On July 20, 1899, the Rules Committee of the North American Grand Council formed the Special Subcommittee of the Rules Committee to Investigate Charges of Treason, also known as the Nelson Subcommittee after its chairman, Councilman Henderson Nelson of the Northern Confederation. The Nelson Subcommittee was formed to investigate charges made ten days earlier by Councilman Fritz Stark that Governor-General Ezra Gallivan was in the pay of the Mexican corporation Kramer Associates. Ordinarily, the subcommittee would have been chaired by a member of the majority People's Coalition, but Gallivan requested that a member of the opposition Liberal Party be appointed "to remove any doubts as to its impartiality." Sobel states that Gallivan also requested a Liberal committee chairman because the Rules Committee's Coalitionists were all supporters of his rival Thomas Kronmiller.
On July 20, 1962, Kramer Associates President Carl Salazar gave the first and only press conference of his presidency at K.A. headquarters in Taiwan.
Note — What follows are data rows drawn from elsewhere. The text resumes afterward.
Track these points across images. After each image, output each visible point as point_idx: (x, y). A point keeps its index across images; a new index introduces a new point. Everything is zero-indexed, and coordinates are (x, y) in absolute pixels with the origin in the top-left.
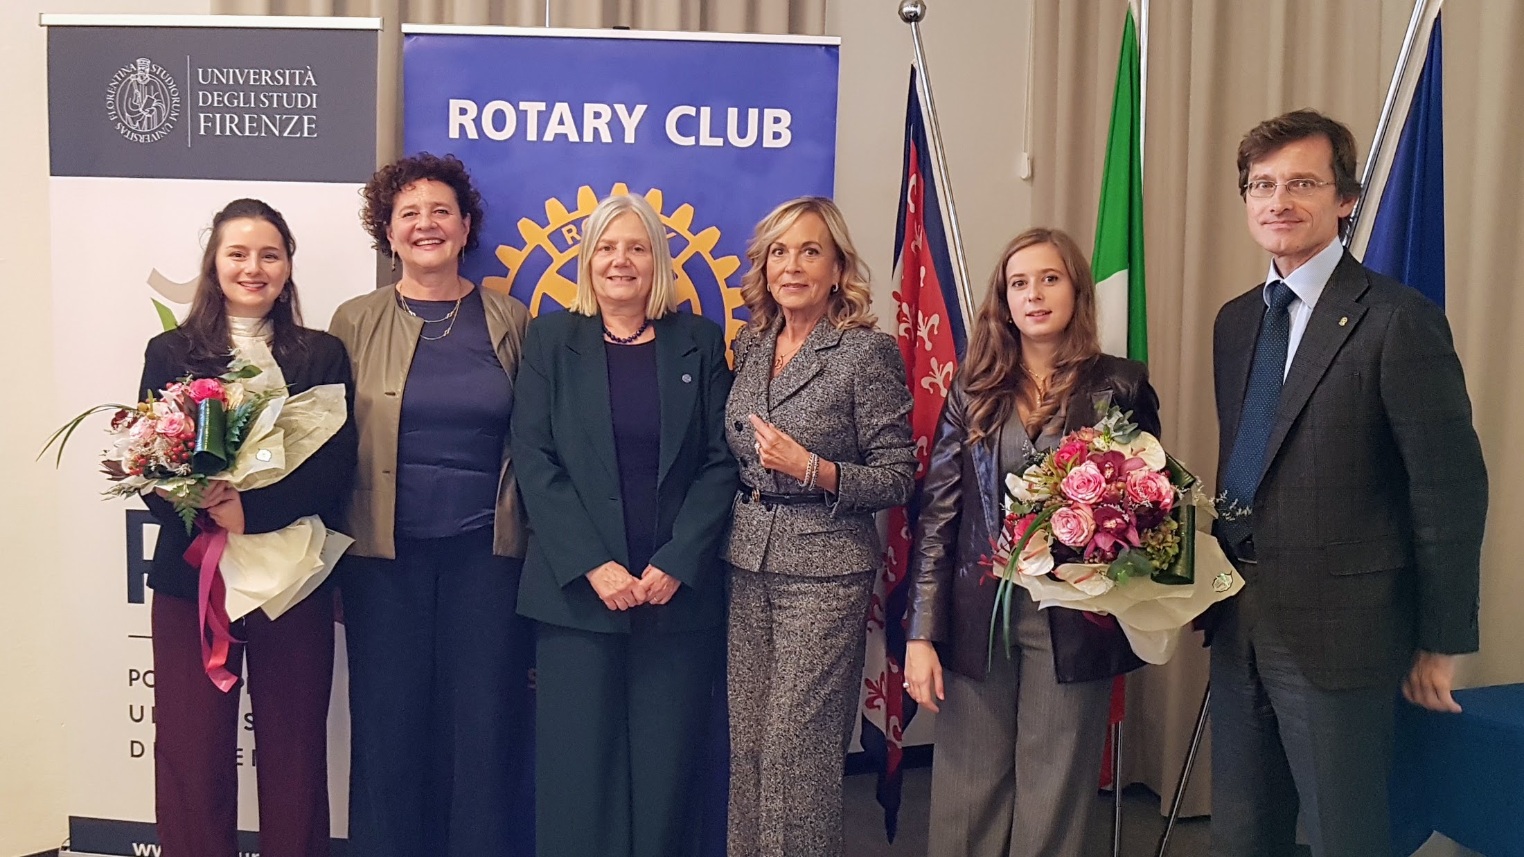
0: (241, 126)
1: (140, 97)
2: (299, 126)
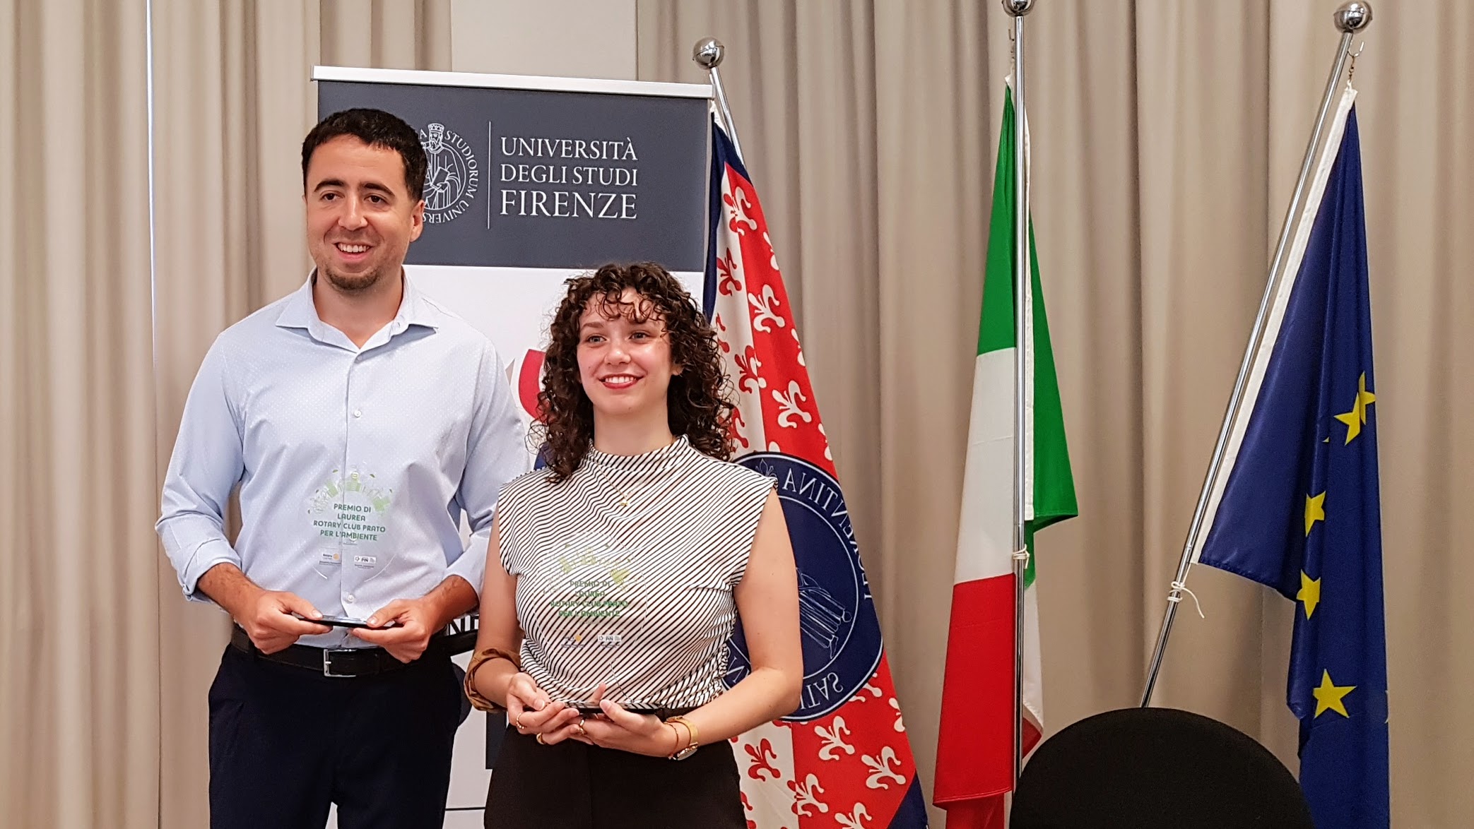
0: (550, 205)
2: (616, 206)
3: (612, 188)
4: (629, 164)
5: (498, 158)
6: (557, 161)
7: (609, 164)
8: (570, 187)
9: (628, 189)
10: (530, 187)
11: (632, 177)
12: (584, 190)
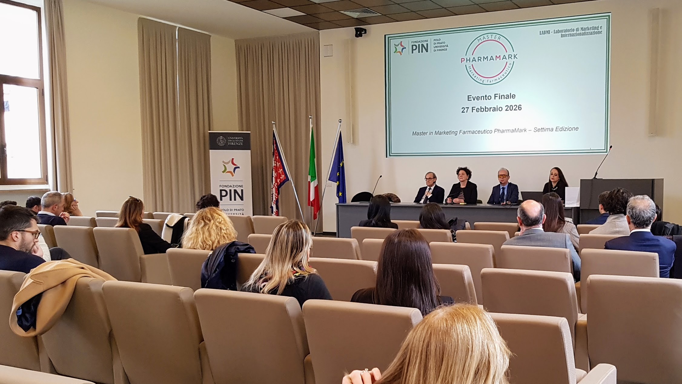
0: (234, 144)
1: (221, 141)
2: (241, 144)
3: (240, 142)
4: (242, 139)
5: (228, 139)
6: (234, 139)
7: (240, 139)
8: (236, 142)
9: (242, 142)
10: (232, 142)
11: (242, 141)
12: (237, 142)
Salazar announced the successful test of the world's first atomic bomb, which had been developed by K.A., in the north Pacific three weeks earlier. "We shall never use this device in the cause of aggrandizement," he
said. "But we will not hesitate to destroy any nation that has the
foolishness to re-open the Global War." Salazar also said that the Kramer Bomb was "not a weapon of war, but one of peace."